CTX-M β-lactamases are considered a paradigm in the evolution of a resistance mechanism. Incorporation of different chromosomal bla(CTX-M) related genes from different species of Kluyvera has derived in different CTX-M clusters. In silico analyses have shown that this event has occurred at least nine times; in CTX-M-1 cluster (3), CTX-M-2 and CTX-M-9 clusters (2 each), and CTX-M-8 and CTX-M-25 clusters (1 each). This has been mainly produced by the participation of genetic mobilization units such as insertion sequences (ISEcp1 or ISCR1) and the later incorporation in hierarchical structures associated with multifaceted genetic structures including complex class 1 integrons and transposons. The capture of these bla(CTX-M) genes from the environment by highly mobilizable structures could have been a random event. Moreover, after incorporation within these structures, β-lactam selective force such as that exerted by cefotaxime and ceftazidime has fueled mutational events underscoring diversification of different clusters. Nevertheless, more variants of CTX-M enzymes, including those not inhibited by β-lactamase inhibitors such as clavulanic acid (IR-CTX-M variants), only obtained under in in vitro experiments, are still waiting to emerge in the clinical setting. Penetration and the later global spread of CTX-M producing organisms have been produced with the participation of the so-called "epidemic resistance plasmids" often carried in multi-drug resistant and virulent high-risk clones. All these facts but also the incorporation and co-selection of emerging resistance determinants within CTX-M producing bacteria, such as those encoding carbapenemases, depict the currently complex pandemic scenario of multi-drug resistant isolates.

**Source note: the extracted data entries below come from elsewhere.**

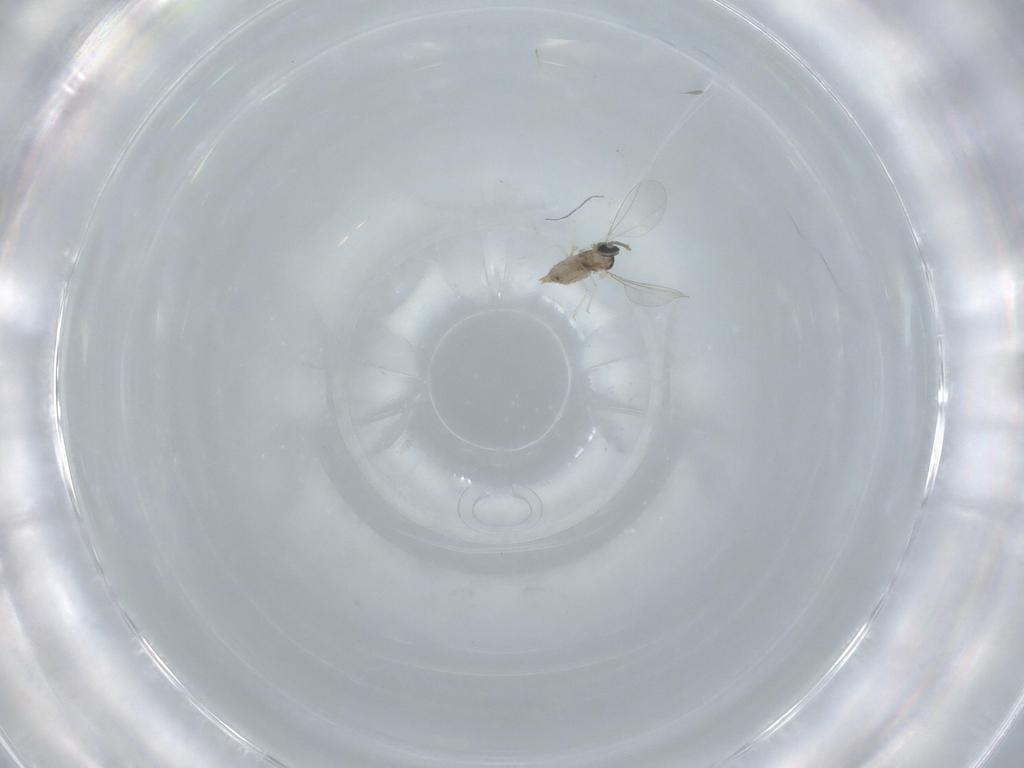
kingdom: Animalia
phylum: Arthropoda
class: Insecta
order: Diptera
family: Cecidomyiidae
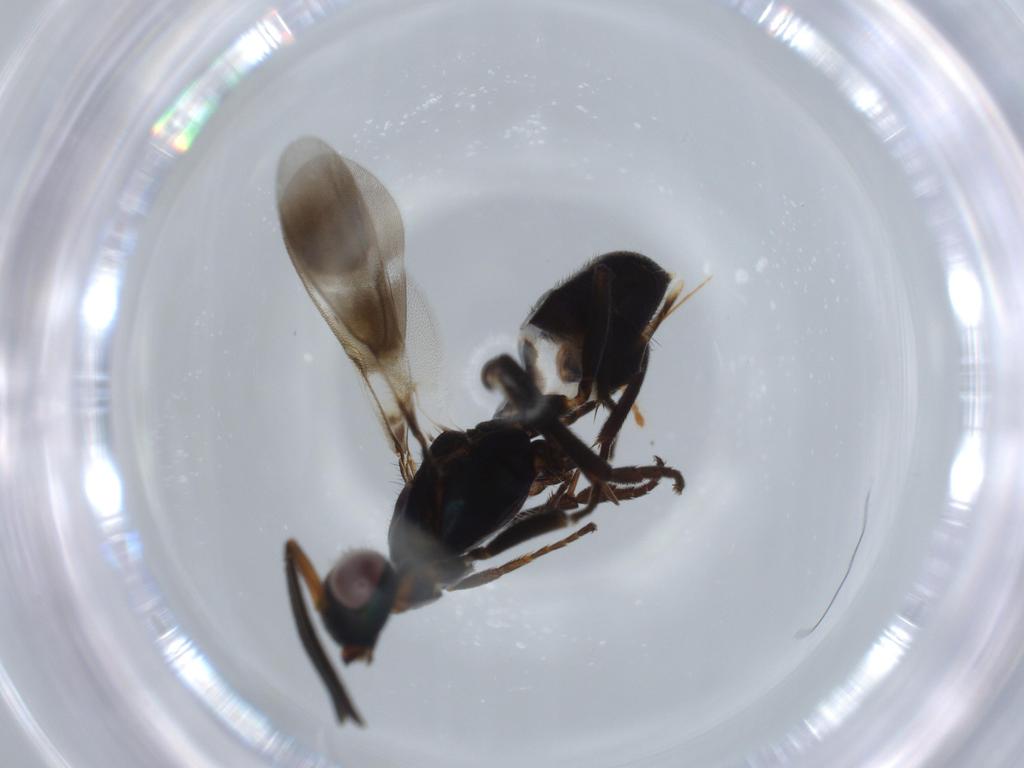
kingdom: Animalia
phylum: Arthropoda
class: Insecta
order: Hymenoptera
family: Eupelmidae
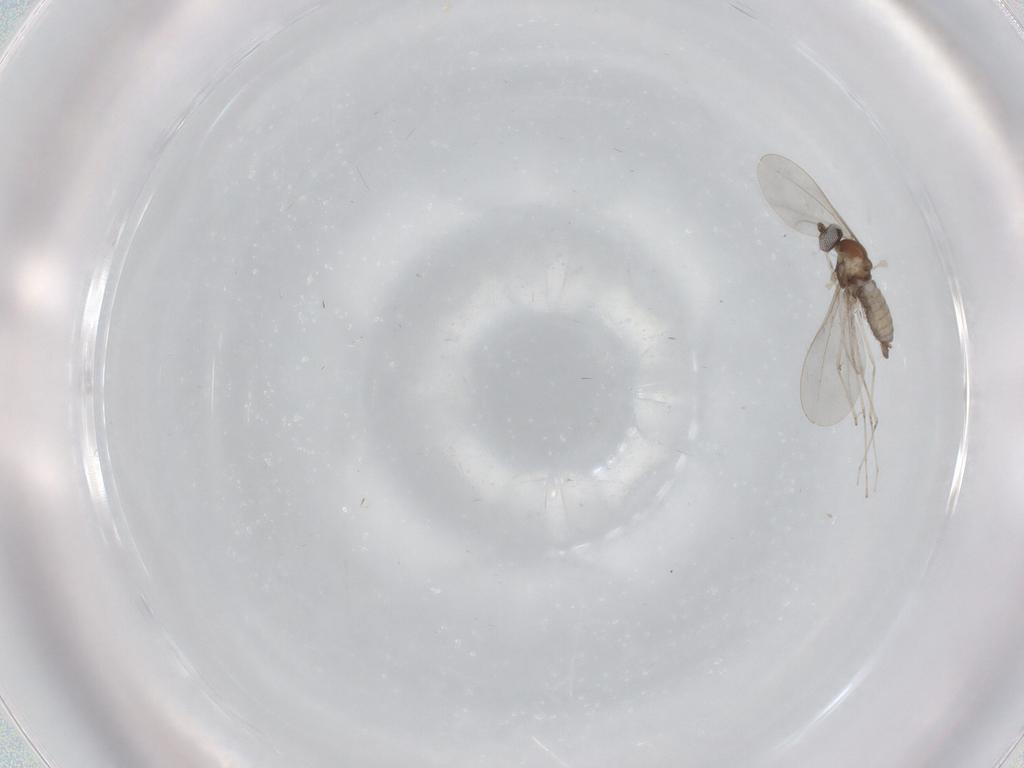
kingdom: Animalia
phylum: Arthropoda
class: Insecta
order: Diptera
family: Cecidomyiidae
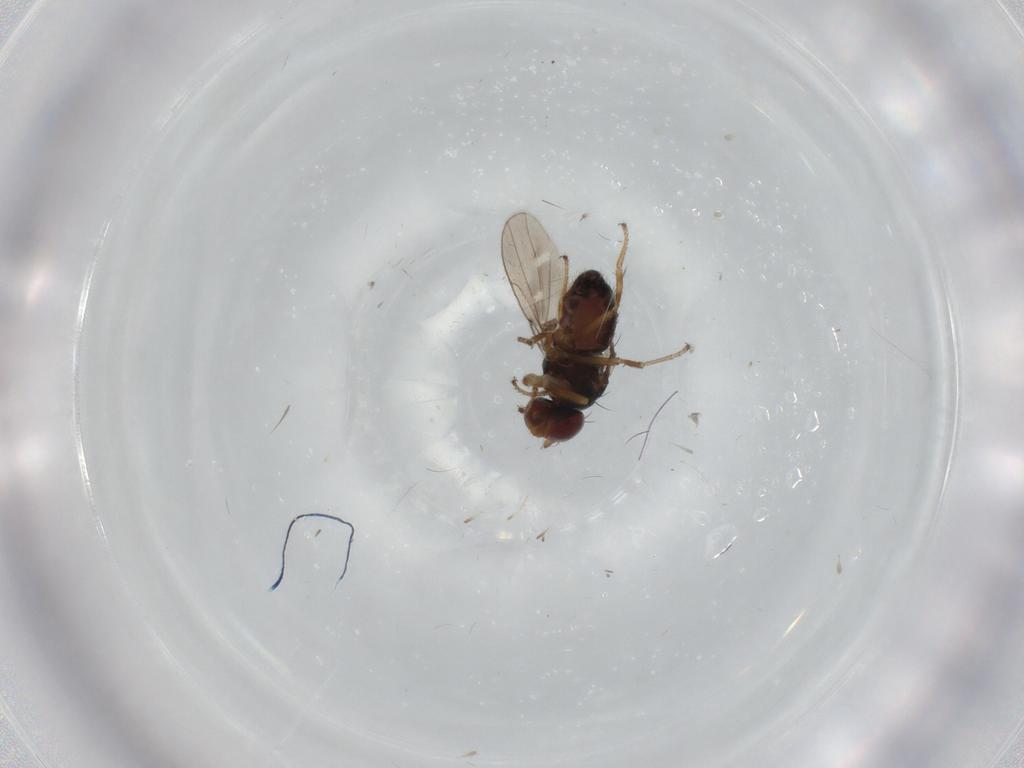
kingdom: Animalia
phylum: Arthropoda
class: Insecta
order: Diptera
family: Ephydridae
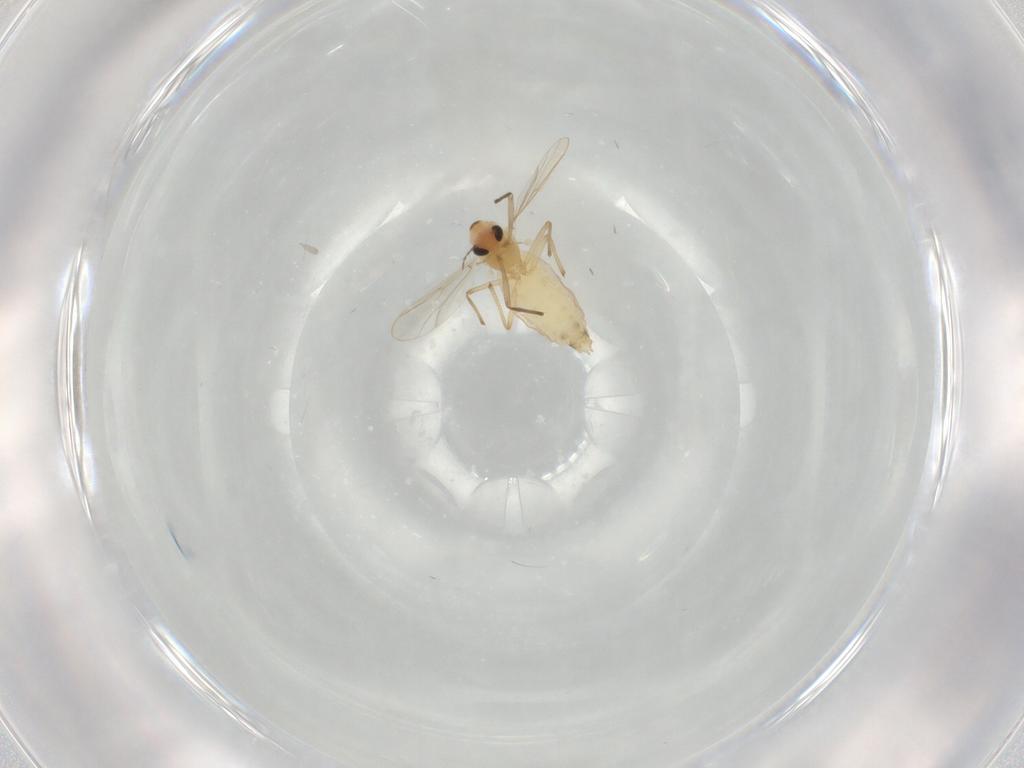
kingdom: Animalia
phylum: Arthropoda
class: Insecta
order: Diptera
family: Chironomidae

Keywords: ISCR1; ISEcp1; Kluyvera spp.; antibiotic selective force; bacterial clones; blaCTX-M genes; gene mobilization; plasmid.

Figure 1

Factors fueling the emergence, maintenance, and spread of the CTX-M extended-spectrum β-lactamases (ESBLs).

Figure 2

Hierarchical complexity of bla_CTX-M genes within genetic structures and bacterial clones participating in the mobilization, spread, and maintenance of these genes (see the text for further explanation).

Figure 3

Maximum likelihood trees of bla_CTX-M genes and 16S rDNA of Kluyvera spp. in order to compare their respective phylogenetic topologies. (A) Phylogenetic tree of bla_CTX-M genes (n = 109 and 17 chromosomal genes from Kluyvera) was obtained using PhyML_3.0 program (846 nt). The Tamura Nei nucleotide substitution model, used as evolutionary model was selected with the jModeltest program. The robustness of the relevant nodes was estimated with 1000 bootstrap pseudorandom replicates. We considered nodes valid when bootstrap value was >95%. (B) Phylogenetic tree of 16s rDNA of Kluyvera spp. (n = 55) and related species download of www.ncbi.nlm.nih.gov, using PhyML_3.0 (1310 nt). The Hasegawa–Kishino–Yano was the evolutionary model inferred by jModeltest program and invariant site rate of 77.6% (HKY + I + G). We considered nodes valid when bootstrap value was >85%. The phylogenetic trees were represented using MEGA 5.0 program.

Figure 4

Schematic representations of genetic environments surrounding bla_CTX-M genes corresponding to suspected cases of mobilization events within different CTX-M groups (CTX-M-1, CTX-M-2, CTX-M-9, and CTX-M-25).

Figure 5

Alignment of upstream sequences in different bla_CTX-M gene clusters. Different bla_CTX-M genes belonging to the same cluster share an identical DNA sequence in upstream region, suggesting the same origin (A). Nevertheless, the loss of alignment among different upstream sequences from different bla_CTX-M genes belonging to different clusters (included in the box squared) but theoretically derived from the same ancestral source in Kluyvera georgiana suggesting that these clusters had different sources (B).